Although fixed-spool reels are versatile they have a drawback. They are unsuitable for boat fishing with heavy sinkers in deep water. The high retrieve rate, combined with the right angle through which the line is pulled as it comes on to the spool, makes it difficult to pull up heavy weights without a pumping action. Fixed spool reels are not as strong as heavy duty multipliers and break down under severe stress.
Buying a reel
Of the scores of fixed-spool reels available only a few are suitable for sea fishing. Most are not robust enough to cope with casting heavy weights (and this is true of many freshwater reels which look as though they might do the job). Rather than rushing out and buying one on appearances, it is better to read carefully through some manufacturers’ catalogues. Robustness and ability to withstand the corrosive action of salt water are the main requirements. Prices vary widely and in general price is a good indicator of quality – the higher the price the better the reel. Most tackle dealers can be relied on to give a fair assessment of what a particular reel can do without giving you the hard-sell. Top models in the expensive ranges are superior – containing more ball races, machined to closer tolerances and made from better materials than cheaper models. This means that most are stronger and last longer. But some of the budget-priced reels can still cast long distances.
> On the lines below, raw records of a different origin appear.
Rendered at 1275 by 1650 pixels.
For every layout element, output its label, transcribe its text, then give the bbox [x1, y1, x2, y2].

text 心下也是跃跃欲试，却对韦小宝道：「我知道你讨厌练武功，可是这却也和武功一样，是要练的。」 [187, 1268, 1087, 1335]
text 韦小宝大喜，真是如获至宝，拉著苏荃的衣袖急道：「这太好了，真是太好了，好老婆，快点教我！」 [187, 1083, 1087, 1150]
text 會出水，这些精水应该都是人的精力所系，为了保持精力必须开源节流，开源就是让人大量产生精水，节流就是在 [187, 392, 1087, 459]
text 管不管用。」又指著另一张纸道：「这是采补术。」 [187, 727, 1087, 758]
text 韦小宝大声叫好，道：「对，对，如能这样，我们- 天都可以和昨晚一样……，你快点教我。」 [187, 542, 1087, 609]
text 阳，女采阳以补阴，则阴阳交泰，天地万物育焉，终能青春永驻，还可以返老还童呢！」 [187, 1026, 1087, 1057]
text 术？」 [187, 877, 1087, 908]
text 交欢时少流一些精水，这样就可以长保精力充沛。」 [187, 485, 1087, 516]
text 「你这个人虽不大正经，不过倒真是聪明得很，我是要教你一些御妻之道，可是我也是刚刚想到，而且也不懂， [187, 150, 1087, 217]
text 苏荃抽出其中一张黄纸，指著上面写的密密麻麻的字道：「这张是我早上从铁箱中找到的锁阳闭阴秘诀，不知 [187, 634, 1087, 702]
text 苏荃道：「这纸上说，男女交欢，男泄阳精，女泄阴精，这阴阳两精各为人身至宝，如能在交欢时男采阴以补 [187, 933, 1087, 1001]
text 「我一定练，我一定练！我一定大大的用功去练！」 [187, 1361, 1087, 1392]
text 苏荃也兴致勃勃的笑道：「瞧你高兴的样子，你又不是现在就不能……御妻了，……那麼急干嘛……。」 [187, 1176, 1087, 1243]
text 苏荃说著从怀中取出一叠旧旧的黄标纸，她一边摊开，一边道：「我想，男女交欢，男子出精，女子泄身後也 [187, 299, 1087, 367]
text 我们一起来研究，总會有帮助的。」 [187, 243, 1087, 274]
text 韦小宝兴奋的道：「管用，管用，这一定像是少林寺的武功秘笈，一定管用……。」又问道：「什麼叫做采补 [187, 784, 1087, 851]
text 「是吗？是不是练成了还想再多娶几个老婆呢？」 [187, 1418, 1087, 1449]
Service and spares Make sure that you can get spare spools for your reel so you can store different breaking strains for all the types of fishing you intend to do.
The largest recognized manufacturers tend to offer the best after-sales service but recently there has been an irritating trend among manufacturers towards bringing out new models every couple of years or so and deleting the old models – making it difficult to get spares.
Loading your reel
You need to take care over just how much line you put on the reel and how it is loaded. Incorrect loading is one of the few ways in which the fixed-spool reel can cause problems for the sea angler.
The rule is that the profile of the line on the spool must be level and should come to within about 3mm from the lip of the spool. (If you are a smooth caster then the gap can be reduced to 2mm or even 1mm.) Fill the spool to the brim and the line will simply spring off the front when it is not supposed to, causing tangles. Put too little line on and the friction – caused by the line having to drag over the lip at right angles from deep inside the spool – will seriously shorten your cast.
As well as being about 3mm from the lip, the line should be laid level over the spool. Cheaper reels form humps and troughs in the level while the expensive ones don’t or shouldn’t. To correct the humping tendency of the reel, hand wind compensating humps and troughs into the level of the spool.
Cleaning and maintenance
Compared with multipliers, the construction of fixed-spool reels is quite simple, making cleaning and maintenance much easier.
Apart from rinsing in fresh water, drying and spraying with water repelling spray such as WD-40, the only regular maintenance required is to run a finger carefully round the lip of the spool to check that no nicks have appeared which might damage the line.